Reproduce the listing below, substituting "0-indexed" for "zero-indexed" and changing nothing else. Leave the pictures out of your answer.

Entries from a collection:
+---+

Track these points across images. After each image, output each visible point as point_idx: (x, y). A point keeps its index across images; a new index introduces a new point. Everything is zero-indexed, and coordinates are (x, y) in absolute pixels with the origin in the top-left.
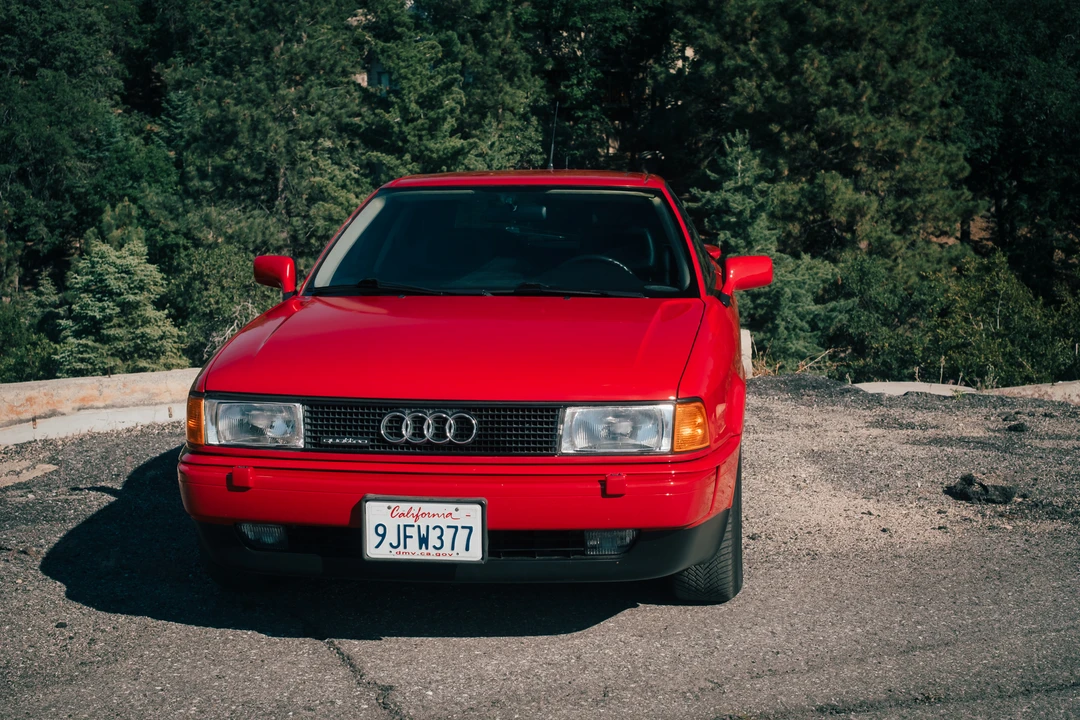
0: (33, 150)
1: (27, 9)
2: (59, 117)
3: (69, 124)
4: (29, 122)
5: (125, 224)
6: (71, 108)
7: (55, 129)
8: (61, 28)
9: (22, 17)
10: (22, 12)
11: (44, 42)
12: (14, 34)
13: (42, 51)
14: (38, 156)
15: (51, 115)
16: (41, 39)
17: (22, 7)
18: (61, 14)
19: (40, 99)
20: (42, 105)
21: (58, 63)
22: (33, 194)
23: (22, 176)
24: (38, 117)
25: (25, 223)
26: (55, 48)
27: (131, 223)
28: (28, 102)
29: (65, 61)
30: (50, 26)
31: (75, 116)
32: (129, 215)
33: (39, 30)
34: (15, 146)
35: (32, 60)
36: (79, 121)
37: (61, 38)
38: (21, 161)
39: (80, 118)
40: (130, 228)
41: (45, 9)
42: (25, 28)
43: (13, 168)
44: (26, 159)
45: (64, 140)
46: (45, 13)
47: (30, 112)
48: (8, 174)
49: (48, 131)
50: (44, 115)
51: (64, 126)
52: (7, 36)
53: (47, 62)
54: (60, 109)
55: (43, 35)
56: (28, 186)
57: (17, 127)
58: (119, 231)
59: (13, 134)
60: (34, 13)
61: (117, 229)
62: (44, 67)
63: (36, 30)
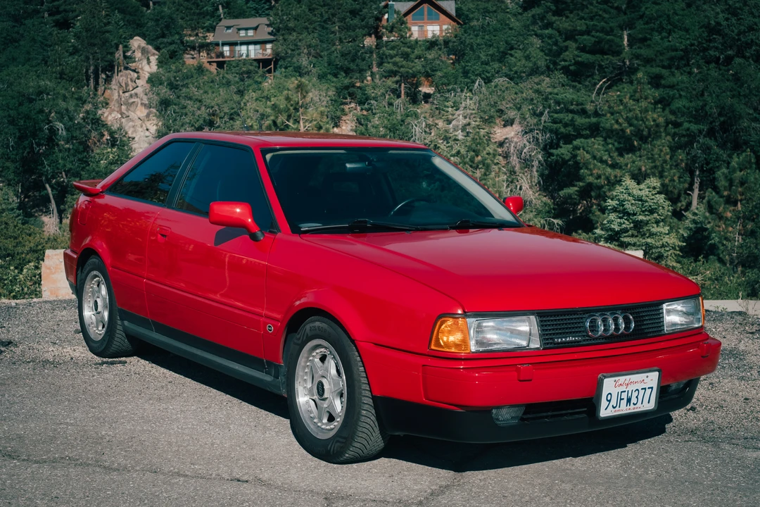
0: (720, 114)
1: (730, 16)
2: (739, 92)
3: (745, 96)
4: (718, 96)
5: (746, 168)
6: (749, 86)
7: (735, 101)
8: (751, 29)
9: (725, 22)
10: (727, 19)
11: (739, 40)
12: (720, 35)
13: (738, 45)
14: (722, 119)
15: (735, 90)
16: (737, 38)
17: (726, 16)
18: (752, 19)
19: (728, 80)
20: (728, 83)
21: (748, 54)
22: (717, 146)
23: (711, 133)
24: (724, 92)
25: (711, 165)
26: (747, 43)
27: (751, 167)
28: (718, 82)
29: (753, 52)
30: (742, 28)
31: (751, 92)
32: (750, 162)
33: (736, 31)
34: (707, 112)
35: (729, 53)
36: (753, 94)
37: (751, 36)
38: (711, 123)
39: (754, 92)
40: (749, 171)
41: (743, 17)
42: (727, 31)
43: (705, 128)
44: (714, 121)
45: (741, 108)
46: (743, 19)
47: (719, 89)
48: (700, 132)
49: (729, 101)
50: (731, 91)
51: (741, 98)
52: (714, 36)
53: (740, 53)
54: (741, 86)
55: (739, 34)
56: (716, 140)
57: (709, 99)
58: (742, 173)
59: (705, 105)
60: (733, 20)
61: (741, 171)
62: (738, 57)
63: (733, 32)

+---+

FINISHED TASK —
Track these points across images. After each image, output each visible point as point_idx: (x, y). A point keeps its index across images; a new index introduces a new point. Everything is 0-indexed, and coordinates are (x, y) in absolute pixels with the origin in the top-left.
0: (33, 150)
1: (27, 9)
2: (59, 117)
3: (69, 124)
4: (29, 122)
5: (125, 224)
6: (71, 108)
7: (55, 129)
8: (61, 28)
9: (22, 17)
10: (22, 12)
11: (44, 42)
12: (14, 34)
13: (42, 51)
14: (38, 156)
15: (51, 115)
16: (41, 39)
17: (22, 7)
18: (61, 14)
19: (40, 99)
20: (42, 105)
21: (58, 63)
22: (33, 194)
23: (22, 176)
24: (38, 117)
25: (25, 223)
26: (55, 48)
27: (131, 223)
28: (28, 102)
29: (65, 61)
30: (50, 26)
31: (75, 116)
32: (129, 215)
33: (39, 30)
34: (15, 146)
35: (32, 60)
36: (79, 121)
37: (61, 38)
38: (21, 161)
39: (80, 118)
40: (130, 228)
41: (45, 9)
42: (25, 28)
43: (13, 168)
44: (26, 159)
45: (64, 140)
46: (45, 13)
47: (30, 112)
48: (8, 174)
49: (48, 131)
50: (44, 115)
51: (64, 126)
52: (7, 36)
53: (47, 62)
54: (60, 109)
55: (43, 35)
56: (28, 186)
57: (17, 127)
58: (119, 231)
59: (13, 134)
60: (34, 13)
61: (117, 229)
62: (44, 67)
63: (36, 30)
0: (720, 114)
1: (730, 16)
2: (739, 92)
3: (745, 96)
4: (718, 96)
5: (746, 168)
6: (749, 86)
7: (735, 101)
8: (751, 29)
9: (725, 22)
10: (727, 19)
11: (739, 40)
12: (720, 35)
13: (738, 45)
14: (722, 119)
15: (735, 90)
16: (737, 38)
17: (726, 16)
18: (752, 19)
19: (728, 80)
20: (728, 83)
21: (748, 54)
22: (717, 146)
23: (711, 133)
24: (724, 92)
25: (711, 165)
26: (747, 43)
27: (751, 167)
28: (718, 82)
29: (753, 52)
30: (742, 28)
31: (751, 92)
32: (750, 162)
33: (736, 31)
34: (707, 112)
35: (729, 53)
36: (753, 94)
37: (751, 36)
38: (711, 123)
39: (754, 92)
40: (749, 171)
41: (743, 17)
42: (727, 31)
43: (705, 128)
44: (714, 121)
45: (741, 108)
46: (743, 19)
47: (719, 89)
48: (700, 132)
49: (729, 101)
50: (731, 91)
51: (741, 98)
52: (714, 36)
53: (740, 53)
54: (741, 86)
55: (739, 34)
56: (716, 140)
57: (709, 99)
58: (742, 173)
59: (705, 105)
60: (733, 20)
61: (741, 171)
62: (738, 57)
63: (733, 32)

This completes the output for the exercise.